> [Aim of the task]:
What you return must be every line from the beginning of the data through the line holding "собой задачу предоставить вам тщательно", unchanged.

> [Data]:

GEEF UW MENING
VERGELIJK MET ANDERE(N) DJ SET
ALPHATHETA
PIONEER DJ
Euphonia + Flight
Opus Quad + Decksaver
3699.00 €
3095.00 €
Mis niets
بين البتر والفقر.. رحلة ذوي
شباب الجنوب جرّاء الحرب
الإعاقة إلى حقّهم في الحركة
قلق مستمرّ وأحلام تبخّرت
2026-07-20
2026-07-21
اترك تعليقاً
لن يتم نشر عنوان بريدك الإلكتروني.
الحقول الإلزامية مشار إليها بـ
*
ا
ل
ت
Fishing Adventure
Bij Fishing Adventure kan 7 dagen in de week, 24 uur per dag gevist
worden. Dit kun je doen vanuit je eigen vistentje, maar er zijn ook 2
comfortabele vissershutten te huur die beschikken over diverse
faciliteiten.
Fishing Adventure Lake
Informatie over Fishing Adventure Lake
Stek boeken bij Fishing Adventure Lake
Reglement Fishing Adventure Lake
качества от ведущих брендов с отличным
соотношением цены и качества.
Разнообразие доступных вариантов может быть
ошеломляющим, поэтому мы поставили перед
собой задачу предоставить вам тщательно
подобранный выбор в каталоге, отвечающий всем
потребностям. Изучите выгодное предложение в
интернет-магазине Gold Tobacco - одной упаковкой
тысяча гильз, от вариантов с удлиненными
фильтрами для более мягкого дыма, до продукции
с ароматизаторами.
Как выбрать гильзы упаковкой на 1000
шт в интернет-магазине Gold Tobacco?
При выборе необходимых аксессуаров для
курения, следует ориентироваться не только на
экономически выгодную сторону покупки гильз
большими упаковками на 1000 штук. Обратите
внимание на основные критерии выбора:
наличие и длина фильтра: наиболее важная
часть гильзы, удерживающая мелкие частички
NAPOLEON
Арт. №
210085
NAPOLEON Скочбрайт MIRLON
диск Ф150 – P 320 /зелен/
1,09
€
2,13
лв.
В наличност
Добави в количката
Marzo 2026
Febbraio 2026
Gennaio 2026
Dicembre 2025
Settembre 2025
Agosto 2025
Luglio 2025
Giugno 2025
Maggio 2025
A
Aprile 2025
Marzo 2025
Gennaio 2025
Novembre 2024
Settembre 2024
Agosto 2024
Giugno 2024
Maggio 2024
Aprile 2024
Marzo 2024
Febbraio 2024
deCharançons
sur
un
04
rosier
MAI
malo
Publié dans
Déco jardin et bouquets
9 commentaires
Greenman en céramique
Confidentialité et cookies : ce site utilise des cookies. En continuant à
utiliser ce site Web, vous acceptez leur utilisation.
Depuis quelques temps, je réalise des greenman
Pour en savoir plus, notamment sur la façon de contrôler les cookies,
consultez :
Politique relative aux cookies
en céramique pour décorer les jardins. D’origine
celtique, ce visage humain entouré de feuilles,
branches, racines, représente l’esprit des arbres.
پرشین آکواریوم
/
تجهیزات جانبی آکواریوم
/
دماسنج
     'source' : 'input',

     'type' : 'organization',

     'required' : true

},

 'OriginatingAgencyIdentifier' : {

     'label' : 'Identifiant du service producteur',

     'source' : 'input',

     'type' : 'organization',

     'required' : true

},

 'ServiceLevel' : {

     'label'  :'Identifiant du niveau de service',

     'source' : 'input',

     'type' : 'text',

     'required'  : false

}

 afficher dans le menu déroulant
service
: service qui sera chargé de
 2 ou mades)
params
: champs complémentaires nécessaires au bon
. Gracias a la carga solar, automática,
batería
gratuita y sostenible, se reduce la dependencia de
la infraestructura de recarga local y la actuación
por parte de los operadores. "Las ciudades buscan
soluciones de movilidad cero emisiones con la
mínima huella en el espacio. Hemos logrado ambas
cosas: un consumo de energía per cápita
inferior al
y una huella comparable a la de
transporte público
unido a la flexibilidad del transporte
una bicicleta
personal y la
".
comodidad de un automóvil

> [Your solution]:
GEEF UW MENING
VERGELIJK MET ANDERE(N) DJ SET
ALPHATHETA
PIONEER DJ
Euphonia + Flight
Opus Quad + Decksaver
3699.00 €
3095.00 €
Mis niets
بين البتر والفقر.. رحلة ذوي
شباب الجنوب جرّاء الحرب
الإعاقة إلى حقّهم في الحركة
قلق مستمرّ وأحلام تبخّرت
2026-07-20
2026-07-21
اترك تعليقاً
لن يتم نشر عنوان بريدك الإلكتروني.
الحقول الإلزامية مشار إليها بـ
*
ا
ل
ت
Fishing Adventure
Bij Fishing Adventure kan 7 dagen in de week, 24 uur per dag gevist
worden. Dit kun je doen vanuit je eigen vistentje, maar er zijn ook 2
comfortabele vissershutten te huur die beschikken over diverse
faciliteiten.
Fishing Adventure Lake
Informatie over Fishing Adventure Lake
Stek boeken bij Fishing Adventure Lake
Reglement Fishing Adventure Lake
качества от ведущих брендов с отличным
соотношением цены и качества.
Разнообразие доступных вариантов может быть
ошеломляющим, поэтому мы поставили перед
собой задачу предоставить вам тщательно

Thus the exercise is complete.